Doves have long captured my attention. When I was a boy, doves would often nest in a hanging basket in the backyard of our house. From the back door, you could see them clearly, and you could hear them cooing during the day as you moved throughout the house. The doves always seemed so gentle, so peaceful, so patient as we watched them. I’m sure our presence made them nervous, but they remained fixed in spite of our movement.
As I passed the dove the other day, I noticed an egg next to her in the nest, a small sign of new life. At the close of a month filled with murder, mourning, and madness, a month when the world seemed to be coming undone all around us, the sight of this dove and her egg were a relief to my weary heart, a reminder that all is not lost. In a world steeped in death and darkness, new life still springs forth.
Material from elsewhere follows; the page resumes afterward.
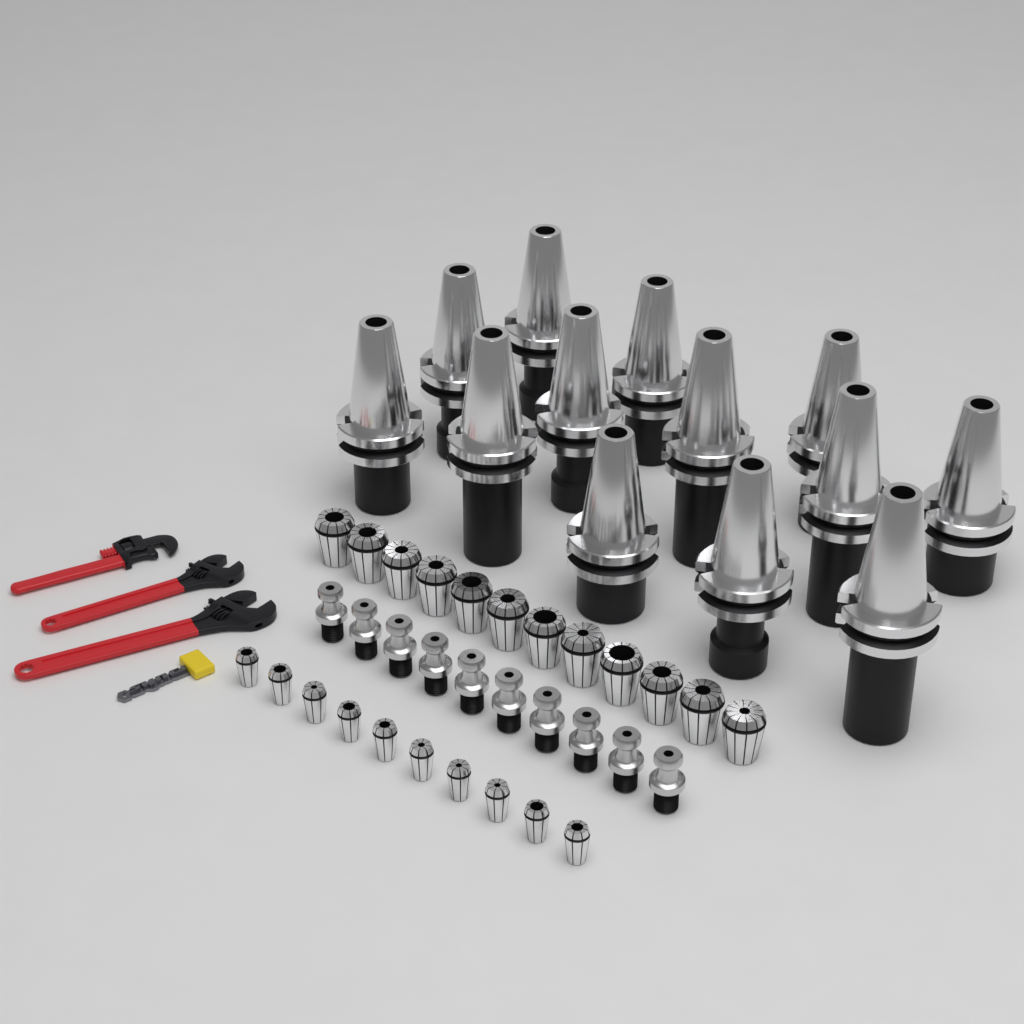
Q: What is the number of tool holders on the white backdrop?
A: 13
The scene reminded me of Gerard Manley Hopkins’s poem “God’s Grandeur” (see the link to the poem below). Hopkins begins his poem with a captivating assertion: “The world is charged with the grandeur of God.” The grandeur of God goes largely unnoticed, however. Men do not heed him, do not seem to respect his good creation. The constant plodding of the generations has desensitized us, wearing on our souls as well as on the earth itself. Hopkins recognizes that a world of grandeur has grown almost dreary. It isn’t difficult to understand his point. Our world feels hopelessly lost. We feel hopelessly lost.
But Hopkins finds hope in this world as well. “And for all this,” he writes, “nature is never spent.” No sear, blear, smear, smudge, or smell can kill the freshness of the Lord’s world. Every nightfall is soon followed by a daybreak. The Lord remains at work, bringing life and light to our death and darkness.
Admittedly, the death and the dark seem unconquerable at times. When our news feeds are filled with injustice after injustice, when our homes are invaded by sickness and sorrow, and when our souls are shaken by chaos and storm, we can lose sight of “the dearest freshness deep down things.” But, like the dove, “the Holy Ghost over the bent World broods with warm breast and with ah! bright wings.” God has not forsaken his creation. The promise of redemption still stands. “The light shines in the darkness,” John writes, “and the darkness has not overcome it” (John 1:5). In spite of all appearances to the contrary, the daybreak will come.